ASSIGNED TASK -
Transcribe the records in their entirety, exactly as given.

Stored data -
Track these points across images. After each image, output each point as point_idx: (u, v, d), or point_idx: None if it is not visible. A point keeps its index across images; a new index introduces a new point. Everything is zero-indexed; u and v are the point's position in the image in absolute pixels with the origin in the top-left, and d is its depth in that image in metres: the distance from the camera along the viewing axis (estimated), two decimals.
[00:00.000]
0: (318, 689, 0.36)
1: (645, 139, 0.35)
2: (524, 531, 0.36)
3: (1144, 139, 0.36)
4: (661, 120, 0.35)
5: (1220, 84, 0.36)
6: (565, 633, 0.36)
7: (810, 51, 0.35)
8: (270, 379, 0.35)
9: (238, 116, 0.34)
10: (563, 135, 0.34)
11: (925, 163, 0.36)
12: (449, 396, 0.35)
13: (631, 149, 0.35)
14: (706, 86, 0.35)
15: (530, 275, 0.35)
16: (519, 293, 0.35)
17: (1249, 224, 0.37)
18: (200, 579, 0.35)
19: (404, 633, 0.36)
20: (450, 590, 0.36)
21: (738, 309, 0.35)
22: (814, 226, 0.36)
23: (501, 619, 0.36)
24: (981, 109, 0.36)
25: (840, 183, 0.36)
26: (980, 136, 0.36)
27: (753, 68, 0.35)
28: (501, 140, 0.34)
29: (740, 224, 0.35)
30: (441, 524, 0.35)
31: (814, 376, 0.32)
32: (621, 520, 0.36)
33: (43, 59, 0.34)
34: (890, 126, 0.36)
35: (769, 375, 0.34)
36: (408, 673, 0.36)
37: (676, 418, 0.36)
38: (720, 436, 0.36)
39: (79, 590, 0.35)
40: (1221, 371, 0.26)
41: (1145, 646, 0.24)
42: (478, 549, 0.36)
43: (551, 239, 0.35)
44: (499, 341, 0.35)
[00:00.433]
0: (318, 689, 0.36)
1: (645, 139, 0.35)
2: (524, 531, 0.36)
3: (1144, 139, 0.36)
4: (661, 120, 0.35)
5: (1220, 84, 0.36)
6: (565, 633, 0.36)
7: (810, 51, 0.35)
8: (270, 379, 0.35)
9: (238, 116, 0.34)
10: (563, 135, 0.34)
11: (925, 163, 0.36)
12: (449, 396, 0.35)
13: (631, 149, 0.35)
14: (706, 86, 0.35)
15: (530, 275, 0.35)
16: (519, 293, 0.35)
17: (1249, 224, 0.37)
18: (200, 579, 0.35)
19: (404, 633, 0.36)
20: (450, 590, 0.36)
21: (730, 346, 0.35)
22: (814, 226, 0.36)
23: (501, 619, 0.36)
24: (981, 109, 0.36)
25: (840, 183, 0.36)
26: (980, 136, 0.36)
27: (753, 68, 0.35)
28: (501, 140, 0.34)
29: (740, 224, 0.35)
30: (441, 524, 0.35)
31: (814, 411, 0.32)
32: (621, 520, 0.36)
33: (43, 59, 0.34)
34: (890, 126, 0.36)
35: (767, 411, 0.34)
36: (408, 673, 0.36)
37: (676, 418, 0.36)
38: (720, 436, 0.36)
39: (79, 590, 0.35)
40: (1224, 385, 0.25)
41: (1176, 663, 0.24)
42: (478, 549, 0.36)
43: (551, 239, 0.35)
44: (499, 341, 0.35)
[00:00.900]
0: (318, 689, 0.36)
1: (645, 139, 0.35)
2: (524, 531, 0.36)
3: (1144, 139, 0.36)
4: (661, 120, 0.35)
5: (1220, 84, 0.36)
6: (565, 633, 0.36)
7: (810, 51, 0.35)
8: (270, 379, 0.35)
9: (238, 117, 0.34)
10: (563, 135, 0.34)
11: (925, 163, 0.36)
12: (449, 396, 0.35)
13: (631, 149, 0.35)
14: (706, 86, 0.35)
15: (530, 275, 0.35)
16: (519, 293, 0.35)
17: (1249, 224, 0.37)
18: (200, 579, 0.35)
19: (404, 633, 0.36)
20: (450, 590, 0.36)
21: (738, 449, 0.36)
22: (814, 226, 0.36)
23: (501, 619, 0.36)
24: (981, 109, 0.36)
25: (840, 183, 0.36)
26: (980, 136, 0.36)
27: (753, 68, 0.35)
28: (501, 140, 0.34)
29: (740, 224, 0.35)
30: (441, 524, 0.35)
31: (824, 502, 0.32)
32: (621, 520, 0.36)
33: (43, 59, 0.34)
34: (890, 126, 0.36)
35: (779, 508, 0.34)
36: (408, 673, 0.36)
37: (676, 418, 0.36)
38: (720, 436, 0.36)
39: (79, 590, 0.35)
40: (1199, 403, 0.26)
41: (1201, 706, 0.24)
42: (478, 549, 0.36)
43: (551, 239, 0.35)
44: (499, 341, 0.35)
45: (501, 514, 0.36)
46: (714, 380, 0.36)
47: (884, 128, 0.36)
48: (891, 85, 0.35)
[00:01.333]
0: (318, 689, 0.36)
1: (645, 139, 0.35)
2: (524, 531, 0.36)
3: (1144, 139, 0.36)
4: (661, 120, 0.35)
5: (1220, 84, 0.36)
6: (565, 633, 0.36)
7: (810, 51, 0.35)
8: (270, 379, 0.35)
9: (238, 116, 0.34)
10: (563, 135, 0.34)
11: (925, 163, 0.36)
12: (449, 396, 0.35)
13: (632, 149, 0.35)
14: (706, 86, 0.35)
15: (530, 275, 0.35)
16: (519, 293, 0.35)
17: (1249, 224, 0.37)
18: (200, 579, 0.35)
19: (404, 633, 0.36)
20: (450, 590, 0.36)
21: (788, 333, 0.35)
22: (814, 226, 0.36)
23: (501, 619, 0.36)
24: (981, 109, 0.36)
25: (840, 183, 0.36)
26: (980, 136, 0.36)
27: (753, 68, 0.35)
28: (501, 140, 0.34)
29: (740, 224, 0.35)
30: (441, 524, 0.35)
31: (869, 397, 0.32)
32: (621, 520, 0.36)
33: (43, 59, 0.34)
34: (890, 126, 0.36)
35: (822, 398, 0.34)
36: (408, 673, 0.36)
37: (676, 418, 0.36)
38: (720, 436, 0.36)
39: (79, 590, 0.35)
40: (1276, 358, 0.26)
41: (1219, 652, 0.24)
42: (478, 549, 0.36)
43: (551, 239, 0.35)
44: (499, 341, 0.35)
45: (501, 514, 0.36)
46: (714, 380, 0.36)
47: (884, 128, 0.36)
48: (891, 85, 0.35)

SOLVED PROBLEM -
Track these points across images. After each image, output each point as point_idx: (u, v, d), or point_idx: None if it is not visible. A point keeps its index across images; a new index introduces a new point. Everything is zero-indexed; u and v are the point's position in the image in absolute pixels with the origin in the top-left, and d is its depth in that image in metres: the distance from the camera along the viewing axis (estimated), two decimals.
[00:00.000]
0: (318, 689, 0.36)
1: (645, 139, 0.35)
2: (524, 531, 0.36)
3: (1144, 139, 0.36)
4: (661, 120, 0.35)
5: (1220, 84, 0.36)
6: (565, 633, 0.36)
7: (810, 51, 0.35)
8: (270, 379, 0.35)
9: (238, 116, 0.34)
10: (563, 135, 0.34)
11: (925, 163, 0.36)
12: (449, 396, 0.35)
13: (631, 149, 0.35)
14: (706, 86, 0.35)
15: (530, 275, 0.35)
16: (519, 293, 0.35)
17: (1249, 224, 0.37)
18: (200, 579, 0.35)
19: (404, 633, 0.36)
20: (450, 590, 0.36)
21: (738, 309, 0.35)
22: (814, 226, 0.36)
23: (501, 619, 0.36)
24: (981, 109, 0.36)
25: (840, 183, 0.36)
26: (980, 136, 0.36)
27: (753, 68, 0.35)
28: (501, 140, 0.34)
29: (740, 224, 0.35)
30: (441, 524, 0.35)
31: (814, 376, 0.32)
32: (621, 520, 0.36)
33: (43, 59, 0.34)
34: (890, 126, 0.36)
35: (769, 375, 0.34)
36: (408, 673, 0.36)
37: (676, 418, 0.36)
38: (720, 436, 0.36)
39: (79, 590, 0.35)
40: (1221, 371, 0.26)
41: (1145, 646, 0.24)
42: (478, 549, 0.36)
43: (551, 239, 0.35)
44: (499, 341, 0.35)
[00:00.433]
0: (318, 689, 0.36)
1: (645, 139, 0.35)
2: (524, 531, 0.36)
3: (1144, 139, 0.36)
4: (661, 120, 0.35)
5: (1220, 84, 0.36)
6: (565, 633, 0.36)
7: (810, 51, 0.35)
8: (270, 379, 0.35)
9: (238, 116, 0.34)
10: (563, 135, 0.34)
11: (925, 163, 0.36)
12: (449, 396, 0.35)
13: (631, 149, 0.35)
14: (706, 86, 0.35)
15: (530, 275, 0.35)
16: (519, 293, 0.35)
17: (1249, 224, 0.37)
18: (200, 579, 0.35)
19: (404, 633, 0.36)
20: (450, 590, 0.36)
21: (730, 346, 0.35)
22: (814, 226, 0.36)
23: (501, 619, 0.36)
24: (981, 109, 0.36)
25: (840, 183, 0.36)
26: (980, 136, 0.36)
27: (753, 68, 0.35)
28: (501, 140, 0.34)
29: (740, 224, 0.35)
30: (441, 524, 0.35)
31: (814, 411, 0.32)
32: (621, 520, 0.36)
33: (43, 59, 0.34)
34: (890, 126, 0.36)
35: (767, 411, 0.34)
36: (408, 673, 0.36)
37: (676, 418, 0.36)
38: (720, 436, 0.36)
39: (79, 590, 0.35)
40: (1224, 385, 0.25)
41: (1176, 663, 0.24)
42: (478, 549, 0.36)
43: (551, 239, 0.35)
44: (499, 341, 0.35)
[00:00.900]
0: (318, 689, 0.36)
1: (645, 139, 0.35)
2: (524, 531, 0.36)
3: (1144, 139, 0.36)
4: (661, 120, 0.35)
5: (1220, 84, 0.36)
6: (565, 633, 0.36)
7: (810, 51, 0.35)
8: (270, 379, 0.35)
9: (238, 117, 0.34)
10: (563, 135, 0.34)
11: (925, 163, 0.36)
12: (449, 396, 0.35)
13: (631, 149, 0.35)
14: (706, 86, 0.35)
15: (530, 275, 0.35)
16: (519, 293, 0.35)
17: (1249, 224, 0.37)
18: (200, 579, 0.35)
19: (404, 633, 0.36)
20: (450, 590, 0.36)
21: (738, 449, 0.36)
22: (814, 226, 0.36)
23: (501, 619, 0.36)
24: (981, 109, 0.36)
25: (840, 183, 0.36)
26: (980, 136, 0.36)
27: (753, 68, 0.35)
28: (501, 140, 0.34)
29: (740, 224, 0.35)
30: (441, 524, 0.35)
31: (824, 502, 0.32)
32: (621, 520, 0.36)
33: (43, 59, 0.34)
34: (890, 126, 0.36)
35: (779, 508, 0.34)
36: (408, 673, 0.36)
37: (676, 418, 0.36)
38: (720, 436, 0.36)
39: (79, 590, 0.35)
40: (1199, 403, 0.26)
41: (1201, 706, 0.24)
42: (478, 549, 0.36)
43: (551, 239, 0.35)
44: (499, 341, 0.35)
45: (501, 514, 0.36)
46: (714, 380, 0.36)
47: (884, 128, 0.36)
48: (891, 85, 0.35)
[00:01.333]
0: (318, 689, 0.36)
1: (645, 139, 0.35)
2: (524, 531, 0.36)
3: (1144, 139, 0.36)
4: (661, 120, 0.35)
5: (1220, 84, 0.36)
6: (565, 633, 0.36)
7: (810, 51, 0.35)
8: (270, 379, 0.35)
9: (238, 116, 0.34)
10: (563, 135, 0.34)
11: (925, 163, 0.36)
12: (449, 396, 0.35)
13: (632, 149, 0.35)
14: (706, 86, 0.35)
15: (530, 275, 0.35)
16: (519, 293, 0.35)
17: (1249, 224, 0.37)
18: (200, 579, 0.35)
19: (404, 633, 0.36)
20: (450, 590, 0.36)
21: (788, 333, 0.35)
22: (814, 226, 0.36)
23: (501, 619, 0.36)
24: (981, 109, 0.36)
25: (840, 183, 0.36)
26: (980, 136, 0.36)
27: (753, 68, 0.35)
28: (501, 140, 0.34)
29: (740, 224, 0.35)
30: (441, 524, 0.35)
31: (869, 397, 0.32)
32: (621, 520, 0.36)
33: (43, 59, 0.34)
34: (890, 126, 0.36)
35: (822, 398, 0.34)
36: (408, 673, 0.36)
37: (676, 418, 0.36)
38: (720, 436, 0.36)
39: (79, 590, 0.35)
40: (1276, 358, 0.26)
41: (1219, 652, 0.24)
42: (478, 549, 0.36)
43: (551, 239, 0.35)
44: (499, 341, 0.35)
45: (501, 514, 0.36)
46: (714, 380, 0.36)
47: (884, 128, 0.36)
48: (891, 85, 0.35)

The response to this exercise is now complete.